Can you return, unchanged and character for character, the lines of the material below that run from the line containing "What direction is" up to and including the line containing "the parked pickup truck at pixel 81 37 is"?

___ Material for this exercise ___

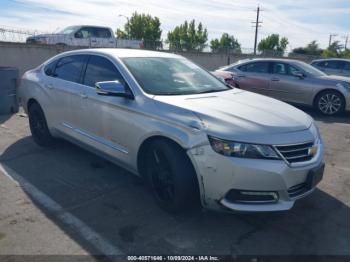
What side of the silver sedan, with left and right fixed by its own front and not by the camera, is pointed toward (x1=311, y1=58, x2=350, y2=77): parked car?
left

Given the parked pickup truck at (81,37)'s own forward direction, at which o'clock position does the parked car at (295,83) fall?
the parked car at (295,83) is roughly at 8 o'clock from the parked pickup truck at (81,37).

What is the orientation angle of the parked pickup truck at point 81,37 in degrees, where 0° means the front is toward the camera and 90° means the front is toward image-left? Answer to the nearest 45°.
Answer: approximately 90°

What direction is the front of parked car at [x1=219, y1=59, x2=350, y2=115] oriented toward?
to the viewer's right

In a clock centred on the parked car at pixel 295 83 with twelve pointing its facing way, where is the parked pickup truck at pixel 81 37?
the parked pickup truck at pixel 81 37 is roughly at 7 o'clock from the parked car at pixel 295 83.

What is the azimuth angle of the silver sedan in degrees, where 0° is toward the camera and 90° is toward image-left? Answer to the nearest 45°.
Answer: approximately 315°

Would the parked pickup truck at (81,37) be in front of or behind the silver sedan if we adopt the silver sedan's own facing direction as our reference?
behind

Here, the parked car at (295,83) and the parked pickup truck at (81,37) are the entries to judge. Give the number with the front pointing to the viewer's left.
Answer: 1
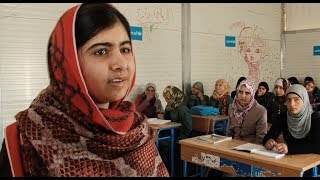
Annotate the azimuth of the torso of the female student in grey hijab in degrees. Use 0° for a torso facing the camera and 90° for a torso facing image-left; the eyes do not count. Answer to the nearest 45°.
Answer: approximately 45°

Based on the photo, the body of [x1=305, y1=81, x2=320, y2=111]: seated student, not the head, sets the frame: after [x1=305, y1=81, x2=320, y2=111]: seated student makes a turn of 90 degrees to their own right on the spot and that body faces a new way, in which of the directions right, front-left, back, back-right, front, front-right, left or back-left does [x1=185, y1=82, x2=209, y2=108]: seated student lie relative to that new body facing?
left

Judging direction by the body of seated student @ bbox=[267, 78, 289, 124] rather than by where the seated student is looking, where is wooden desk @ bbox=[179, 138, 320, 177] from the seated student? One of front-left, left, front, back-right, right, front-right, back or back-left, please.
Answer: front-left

___
___ Material for this exercise ___

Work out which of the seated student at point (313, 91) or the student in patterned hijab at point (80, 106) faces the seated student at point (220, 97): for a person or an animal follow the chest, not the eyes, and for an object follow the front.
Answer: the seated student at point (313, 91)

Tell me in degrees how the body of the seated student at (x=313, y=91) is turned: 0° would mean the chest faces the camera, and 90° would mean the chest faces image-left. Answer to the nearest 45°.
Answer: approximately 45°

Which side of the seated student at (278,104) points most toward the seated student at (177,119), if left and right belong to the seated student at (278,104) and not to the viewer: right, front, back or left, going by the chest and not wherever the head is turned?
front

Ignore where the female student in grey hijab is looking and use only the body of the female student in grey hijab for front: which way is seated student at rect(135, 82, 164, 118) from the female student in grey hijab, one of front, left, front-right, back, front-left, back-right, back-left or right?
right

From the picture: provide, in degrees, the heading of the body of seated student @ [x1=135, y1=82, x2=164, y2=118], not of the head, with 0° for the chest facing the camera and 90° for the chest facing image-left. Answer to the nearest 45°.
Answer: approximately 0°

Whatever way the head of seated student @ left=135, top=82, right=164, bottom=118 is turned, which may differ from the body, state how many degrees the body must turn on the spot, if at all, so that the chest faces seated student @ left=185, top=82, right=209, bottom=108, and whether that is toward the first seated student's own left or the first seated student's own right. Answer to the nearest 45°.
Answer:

___

Output
What direction is the front of parked car at [x1=219, y1=59, x2=350, y2=115] oriented toward?
to the viewer's right

In a clock centred on the parked car at pixel 295 83 with twelve pointing its facing way, where is the parked pickup truck at pixel 81 37?
the parked pickup truck at pixel 81 37 is roughly at 7 o'clock from the parked car at pixel 295 83.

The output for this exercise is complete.